## DIRECTIONS FOR THIS TASK
Please render the material from the line containing "Number of forks on the table: 2" through the line containing "Number of valve", both ends included, as a Markdown table with an n column numbering the rows and a Line column holding each line; skip blank lines and leave the pictures out.

## MATERIAL PROVIDED
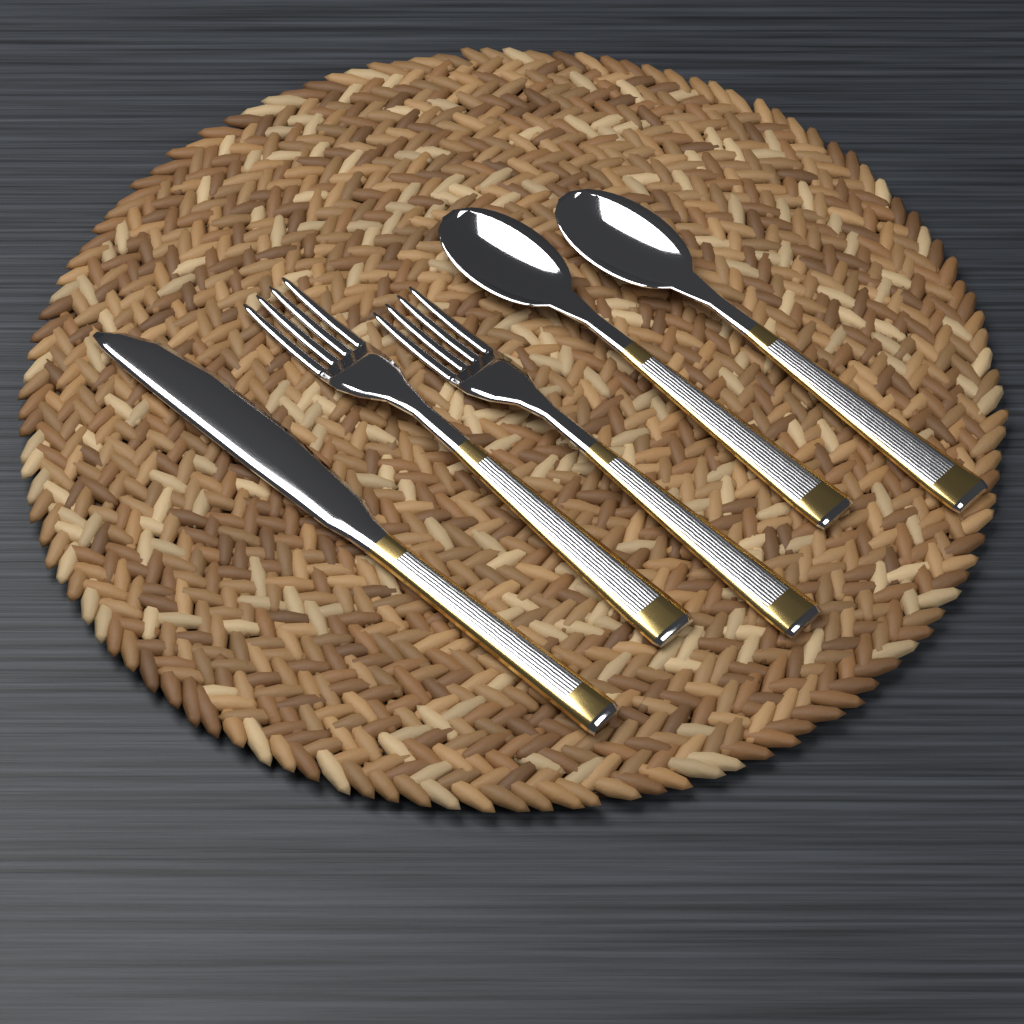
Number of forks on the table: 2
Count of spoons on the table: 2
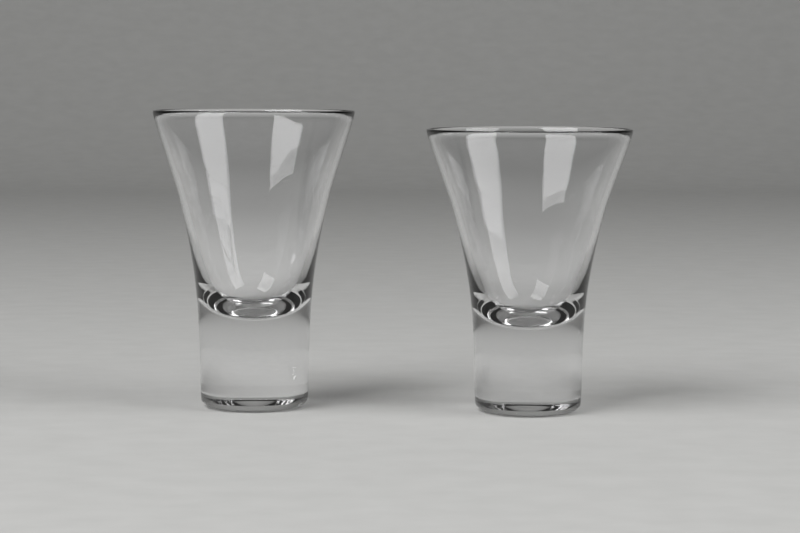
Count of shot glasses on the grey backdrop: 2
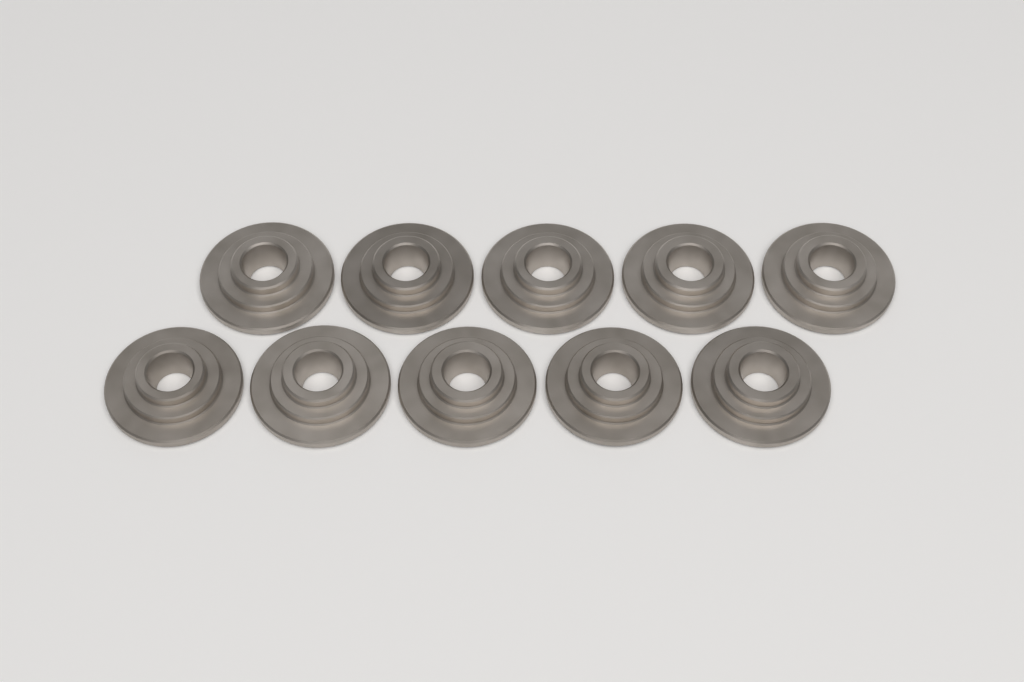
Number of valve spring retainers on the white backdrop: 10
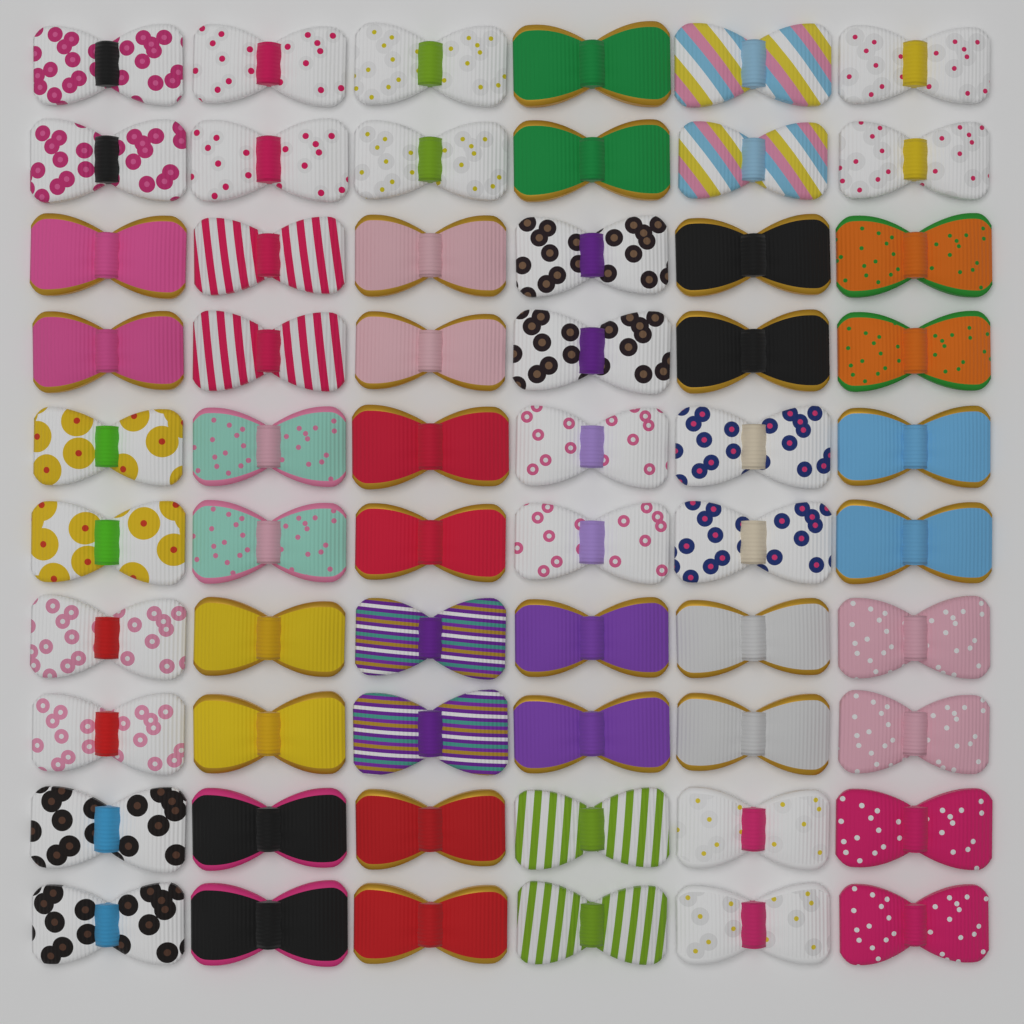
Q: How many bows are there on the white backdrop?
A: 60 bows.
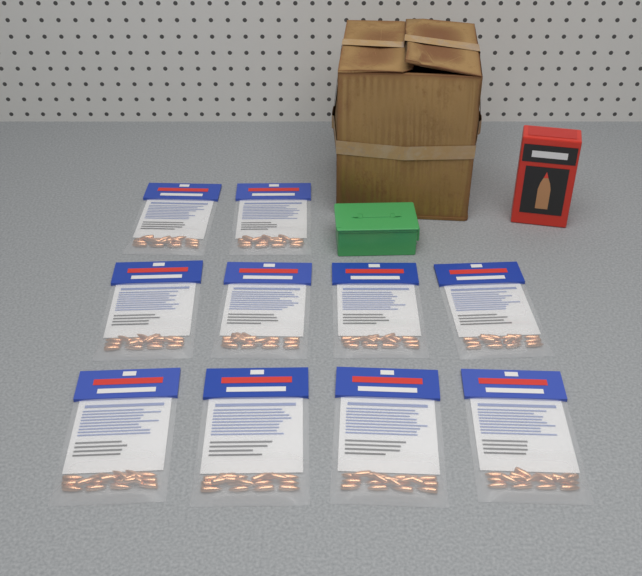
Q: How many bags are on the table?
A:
* * *
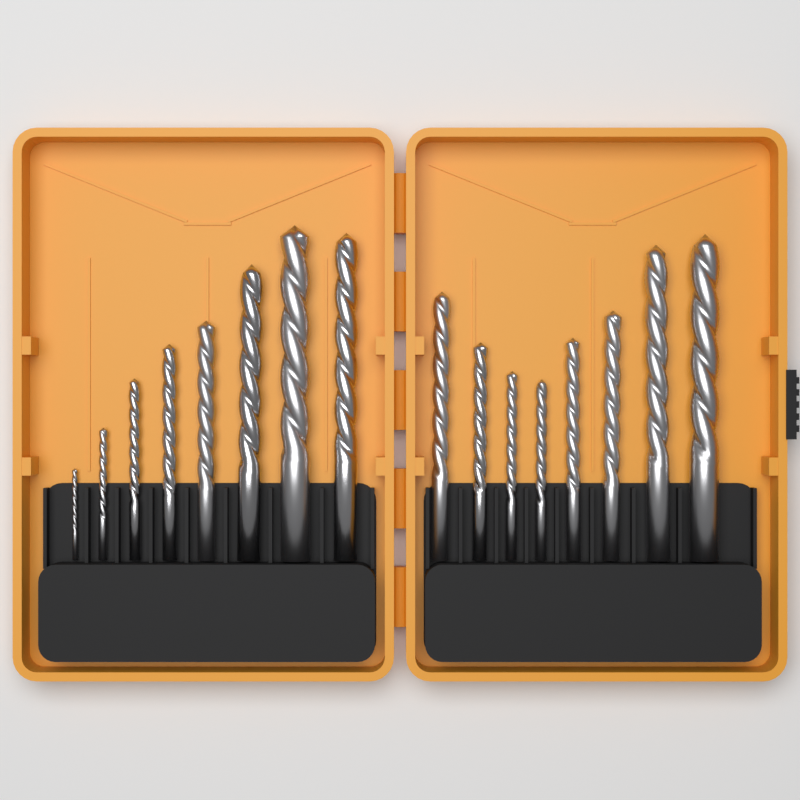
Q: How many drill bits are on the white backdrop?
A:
--
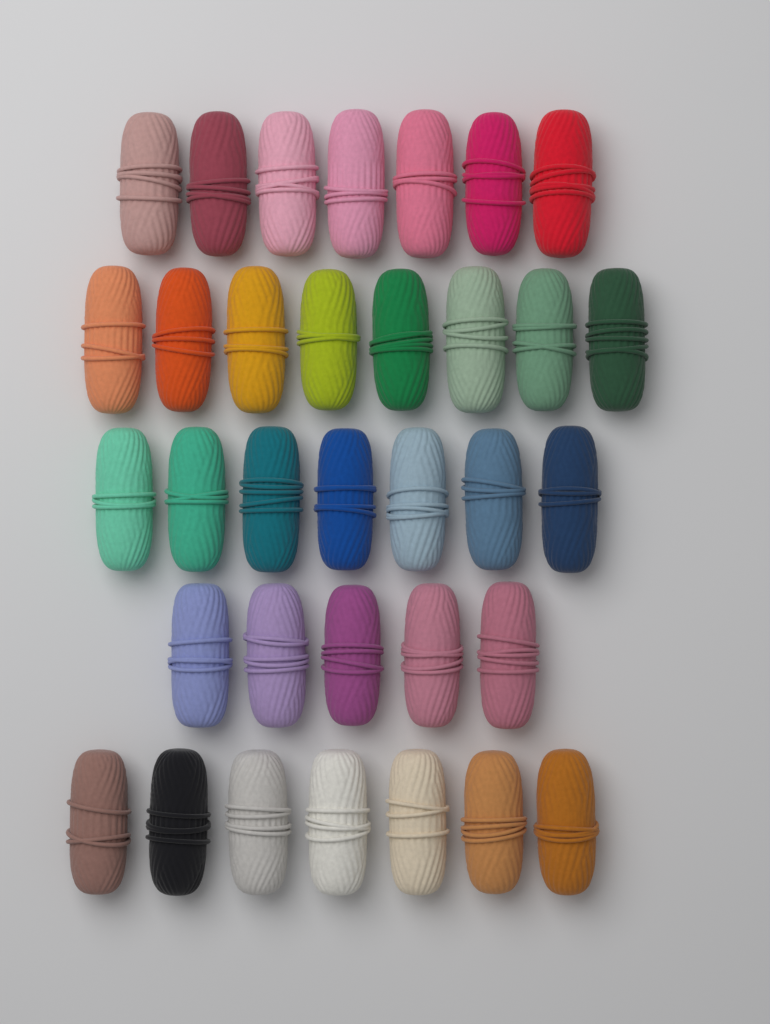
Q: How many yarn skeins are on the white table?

## ANSWER TO THIS PROBLEM
| n | Line |
|---|---|
| 1 | Number of forks on the table: 2 |
| 2 | Count of spoons on the table: 2 |
| 3 | Count of shot glasses on the grey backdrop: 2 |
| 4 | Number of valve spring retainers on the white backdrop: 10 |